Elon Musk’s xAI is a mash-up of the social media company X and his xAI particular intelligence company. When the two were thrown together in March, X was given a valuation of $33 billion, and xAI at $80 billion. There was not a great deal to support these figures. However, institutional investors don’t seem to care. Musk recently raised $10 billion for the company, which gives it a $200 billion valuation, a jump of 76% in six months.
The jump says something about Musk or AI valuations or both. xAI competitors have also seen huge increases in valuations. Anthropic raised $13 billion, which gave it a $183 billion valuation. OpenAI, the industry leader, held a secondary share sale that valued it at $500 billion. If OpenAI were a public company, it would be worth more than Exxon Mobil (NYSE: XOM | XOM Price Prediction).
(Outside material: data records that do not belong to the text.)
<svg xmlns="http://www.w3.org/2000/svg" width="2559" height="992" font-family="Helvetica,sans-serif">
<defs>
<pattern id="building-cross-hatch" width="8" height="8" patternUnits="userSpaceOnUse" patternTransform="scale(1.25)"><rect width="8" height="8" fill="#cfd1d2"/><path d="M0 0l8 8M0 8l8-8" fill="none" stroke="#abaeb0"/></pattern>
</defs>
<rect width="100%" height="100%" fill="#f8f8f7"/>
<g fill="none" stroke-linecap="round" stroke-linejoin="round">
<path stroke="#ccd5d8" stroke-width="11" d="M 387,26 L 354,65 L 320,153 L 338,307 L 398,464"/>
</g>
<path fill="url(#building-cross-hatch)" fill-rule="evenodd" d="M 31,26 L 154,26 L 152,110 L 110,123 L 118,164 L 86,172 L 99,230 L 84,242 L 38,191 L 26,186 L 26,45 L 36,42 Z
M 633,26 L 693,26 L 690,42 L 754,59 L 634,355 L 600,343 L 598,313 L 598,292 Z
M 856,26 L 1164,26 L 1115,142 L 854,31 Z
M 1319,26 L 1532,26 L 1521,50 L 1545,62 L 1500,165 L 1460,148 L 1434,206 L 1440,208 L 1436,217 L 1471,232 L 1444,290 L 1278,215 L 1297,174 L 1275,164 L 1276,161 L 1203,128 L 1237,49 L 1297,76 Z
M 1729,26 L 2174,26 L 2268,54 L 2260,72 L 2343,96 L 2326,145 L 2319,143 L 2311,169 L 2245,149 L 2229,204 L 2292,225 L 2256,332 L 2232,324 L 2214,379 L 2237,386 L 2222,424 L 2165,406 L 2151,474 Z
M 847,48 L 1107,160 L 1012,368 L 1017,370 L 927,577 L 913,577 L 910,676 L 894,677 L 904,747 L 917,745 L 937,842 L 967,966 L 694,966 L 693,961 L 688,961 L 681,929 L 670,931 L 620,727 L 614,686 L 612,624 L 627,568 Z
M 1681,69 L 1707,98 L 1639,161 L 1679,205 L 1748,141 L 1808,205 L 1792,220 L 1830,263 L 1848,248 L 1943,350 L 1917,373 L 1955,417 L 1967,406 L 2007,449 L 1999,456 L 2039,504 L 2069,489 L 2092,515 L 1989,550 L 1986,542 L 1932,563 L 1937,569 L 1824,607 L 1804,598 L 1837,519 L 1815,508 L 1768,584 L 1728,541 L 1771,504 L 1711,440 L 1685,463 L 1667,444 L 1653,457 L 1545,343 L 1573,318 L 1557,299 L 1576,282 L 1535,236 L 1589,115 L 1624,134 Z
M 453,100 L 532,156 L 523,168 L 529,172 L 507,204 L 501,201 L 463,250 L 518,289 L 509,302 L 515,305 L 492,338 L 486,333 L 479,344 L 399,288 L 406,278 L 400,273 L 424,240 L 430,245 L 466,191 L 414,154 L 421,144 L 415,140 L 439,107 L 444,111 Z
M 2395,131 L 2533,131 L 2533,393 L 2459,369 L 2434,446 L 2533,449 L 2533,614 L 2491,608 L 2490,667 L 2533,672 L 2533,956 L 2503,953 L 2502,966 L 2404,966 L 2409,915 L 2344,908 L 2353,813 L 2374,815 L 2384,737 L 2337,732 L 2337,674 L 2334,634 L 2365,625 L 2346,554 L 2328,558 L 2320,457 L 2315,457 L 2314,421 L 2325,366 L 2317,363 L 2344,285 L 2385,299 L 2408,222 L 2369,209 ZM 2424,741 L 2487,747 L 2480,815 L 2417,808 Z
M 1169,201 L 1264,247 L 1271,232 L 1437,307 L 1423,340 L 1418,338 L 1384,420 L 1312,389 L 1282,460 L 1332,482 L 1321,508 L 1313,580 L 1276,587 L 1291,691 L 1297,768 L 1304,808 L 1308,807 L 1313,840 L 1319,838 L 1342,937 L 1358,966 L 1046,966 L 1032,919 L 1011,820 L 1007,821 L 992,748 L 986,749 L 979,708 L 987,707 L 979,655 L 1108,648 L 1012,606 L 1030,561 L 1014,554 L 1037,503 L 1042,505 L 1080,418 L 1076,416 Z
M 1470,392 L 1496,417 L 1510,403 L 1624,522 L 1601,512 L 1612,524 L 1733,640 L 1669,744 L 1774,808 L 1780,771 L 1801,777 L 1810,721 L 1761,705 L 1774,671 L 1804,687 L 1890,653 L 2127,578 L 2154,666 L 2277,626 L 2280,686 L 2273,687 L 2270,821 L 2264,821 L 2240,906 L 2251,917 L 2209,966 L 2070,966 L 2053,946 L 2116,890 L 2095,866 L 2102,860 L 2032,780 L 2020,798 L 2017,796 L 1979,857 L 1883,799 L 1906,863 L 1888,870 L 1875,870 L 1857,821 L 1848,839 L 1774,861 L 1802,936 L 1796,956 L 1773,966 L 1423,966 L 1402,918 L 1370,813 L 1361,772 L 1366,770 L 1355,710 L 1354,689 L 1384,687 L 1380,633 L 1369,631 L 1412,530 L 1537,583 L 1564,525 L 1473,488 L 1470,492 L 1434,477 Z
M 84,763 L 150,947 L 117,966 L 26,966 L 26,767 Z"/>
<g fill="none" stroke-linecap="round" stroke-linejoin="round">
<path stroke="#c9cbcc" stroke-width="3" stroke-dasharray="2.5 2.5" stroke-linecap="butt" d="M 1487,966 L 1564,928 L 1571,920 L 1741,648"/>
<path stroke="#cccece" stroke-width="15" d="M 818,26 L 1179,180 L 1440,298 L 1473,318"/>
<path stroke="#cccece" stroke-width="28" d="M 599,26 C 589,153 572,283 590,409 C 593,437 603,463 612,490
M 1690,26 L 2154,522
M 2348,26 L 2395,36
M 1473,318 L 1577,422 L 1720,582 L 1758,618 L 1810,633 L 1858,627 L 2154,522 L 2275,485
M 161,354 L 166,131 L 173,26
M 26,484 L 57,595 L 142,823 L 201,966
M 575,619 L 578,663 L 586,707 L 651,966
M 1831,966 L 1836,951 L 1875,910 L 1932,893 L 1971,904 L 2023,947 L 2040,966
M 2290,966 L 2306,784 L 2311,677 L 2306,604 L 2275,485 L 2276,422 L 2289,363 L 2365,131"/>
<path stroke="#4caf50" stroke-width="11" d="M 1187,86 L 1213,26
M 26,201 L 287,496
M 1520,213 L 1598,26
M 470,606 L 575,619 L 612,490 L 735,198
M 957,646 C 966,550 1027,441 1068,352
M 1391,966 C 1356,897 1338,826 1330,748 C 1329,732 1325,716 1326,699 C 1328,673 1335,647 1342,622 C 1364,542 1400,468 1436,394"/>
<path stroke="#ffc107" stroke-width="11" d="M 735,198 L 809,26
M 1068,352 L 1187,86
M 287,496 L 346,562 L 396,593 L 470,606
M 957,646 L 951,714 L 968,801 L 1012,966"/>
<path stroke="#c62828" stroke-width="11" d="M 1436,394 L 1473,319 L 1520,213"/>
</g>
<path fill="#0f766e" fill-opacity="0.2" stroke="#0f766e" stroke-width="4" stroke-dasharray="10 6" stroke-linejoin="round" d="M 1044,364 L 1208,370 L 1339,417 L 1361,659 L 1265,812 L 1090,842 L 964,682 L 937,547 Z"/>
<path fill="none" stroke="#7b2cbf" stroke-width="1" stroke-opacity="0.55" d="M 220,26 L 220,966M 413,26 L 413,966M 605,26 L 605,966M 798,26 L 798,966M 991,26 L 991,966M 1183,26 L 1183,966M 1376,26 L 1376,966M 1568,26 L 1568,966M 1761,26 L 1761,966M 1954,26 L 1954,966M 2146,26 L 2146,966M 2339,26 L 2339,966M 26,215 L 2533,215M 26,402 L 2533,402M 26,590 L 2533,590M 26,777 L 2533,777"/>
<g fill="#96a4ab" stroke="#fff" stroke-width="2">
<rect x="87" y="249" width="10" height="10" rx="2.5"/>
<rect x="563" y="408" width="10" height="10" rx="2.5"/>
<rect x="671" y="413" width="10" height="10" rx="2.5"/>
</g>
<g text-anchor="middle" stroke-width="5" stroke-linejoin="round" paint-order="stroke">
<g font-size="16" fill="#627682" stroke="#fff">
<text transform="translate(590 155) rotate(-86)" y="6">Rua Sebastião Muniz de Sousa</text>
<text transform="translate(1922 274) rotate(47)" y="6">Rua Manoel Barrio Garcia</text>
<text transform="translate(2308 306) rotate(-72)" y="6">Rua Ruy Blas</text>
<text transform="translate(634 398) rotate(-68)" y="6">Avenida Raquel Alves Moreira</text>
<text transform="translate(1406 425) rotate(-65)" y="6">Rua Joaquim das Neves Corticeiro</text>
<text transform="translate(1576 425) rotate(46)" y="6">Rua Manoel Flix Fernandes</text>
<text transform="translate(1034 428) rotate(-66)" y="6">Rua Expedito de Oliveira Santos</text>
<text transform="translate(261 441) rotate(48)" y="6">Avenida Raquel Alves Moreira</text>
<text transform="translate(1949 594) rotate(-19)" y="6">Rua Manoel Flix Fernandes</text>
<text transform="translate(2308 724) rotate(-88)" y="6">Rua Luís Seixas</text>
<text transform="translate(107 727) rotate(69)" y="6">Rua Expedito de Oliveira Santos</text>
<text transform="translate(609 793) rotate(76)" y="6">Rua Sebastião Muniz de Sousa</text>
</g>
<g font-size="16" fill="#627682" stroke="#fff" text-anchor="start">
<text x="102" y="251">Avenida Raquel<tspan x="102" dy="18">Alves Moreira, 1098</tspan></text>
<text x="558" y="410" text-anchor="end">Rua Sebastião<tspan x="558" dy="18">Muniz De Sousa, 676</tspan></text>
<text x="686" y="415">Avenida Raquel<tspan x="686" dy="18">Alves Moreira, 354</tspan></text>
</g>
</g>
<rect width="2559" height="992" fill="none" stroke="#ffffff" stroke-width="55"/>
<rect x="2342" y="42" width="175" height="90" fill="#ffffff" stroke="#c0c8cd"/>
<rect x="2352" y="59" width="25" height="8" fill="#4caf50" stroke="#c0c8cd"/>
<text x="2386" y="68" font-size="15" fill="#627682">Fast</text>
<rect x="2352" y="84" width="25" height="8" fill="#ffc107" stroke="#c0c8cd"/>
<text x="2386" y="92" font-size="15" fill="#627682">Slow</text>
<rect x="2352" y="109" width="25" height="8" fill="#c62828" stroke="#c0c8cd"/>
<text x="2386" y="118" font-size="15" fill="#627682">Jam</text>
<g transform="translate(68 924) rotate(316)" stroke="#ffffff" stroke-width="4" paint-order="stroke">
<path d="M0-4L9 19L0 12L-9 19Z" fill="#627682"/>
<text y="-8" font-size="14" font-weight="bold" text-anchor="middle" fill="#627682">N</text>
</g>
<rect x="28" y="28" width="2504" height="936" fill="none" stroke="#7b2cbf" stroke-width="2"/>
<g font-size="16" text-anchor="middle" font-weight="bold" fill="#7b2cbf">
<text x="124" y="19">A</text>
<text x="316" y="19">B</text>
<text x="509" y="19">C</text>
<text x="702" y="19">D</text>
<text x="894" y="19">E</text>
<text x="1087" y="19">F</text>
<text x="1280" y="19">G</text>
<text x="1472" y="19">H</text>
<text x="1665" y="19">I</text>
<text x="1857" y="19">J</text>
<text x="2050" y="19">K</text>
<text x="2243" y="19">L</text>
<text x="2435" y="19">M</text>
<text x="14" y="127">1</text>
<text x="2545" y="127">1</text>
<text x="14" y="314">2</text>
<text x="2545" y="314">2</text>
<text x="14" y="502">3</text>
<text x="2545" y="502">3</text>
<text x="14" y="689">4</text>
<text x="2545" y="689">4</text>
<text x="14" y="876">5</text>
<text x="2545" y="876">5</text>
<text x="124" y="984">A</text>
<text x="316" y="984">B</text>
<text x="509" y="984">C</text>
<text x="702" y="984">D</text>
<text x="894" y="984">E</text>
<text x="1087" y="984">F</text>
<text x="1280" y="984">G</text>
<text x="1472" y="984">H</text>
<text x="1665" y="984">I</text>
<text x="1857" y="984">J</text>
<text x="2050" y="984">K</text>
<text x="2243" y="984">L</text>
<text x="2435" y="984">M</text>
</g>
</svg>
Almost all the money raised by these companies is to build AI server farms, some of which are the size of several football fields. Musk bought a one-million-square-foot piece of property outside Memphis. Meta will build a property in Louisiana to build a 400 million square foot server facility.
Taken together, Meta (NASDAQ: META), Microsoft (NASDAQ: MSFT), Amazon (NASDAQ: AMZN), and the largest private AI companies have announced plans to invest $500 billion in AI facilities this year. And, if AI fulfills the promise of becoming the most important technology in history, the investment may be cheap when people look back on 2025 as the year AI began investing unbelievable sums in it.
The valuation proposition of xAI may be absurd if AI does not take off. However, just as absurd is the value it gave to X, which just a year ago was looked at as the worst investment Musk had ever made. As xAI raised money, the value of the social network will be masked in the calculations. This is good for Musk, because X had become such a severe problem to value a faltering company.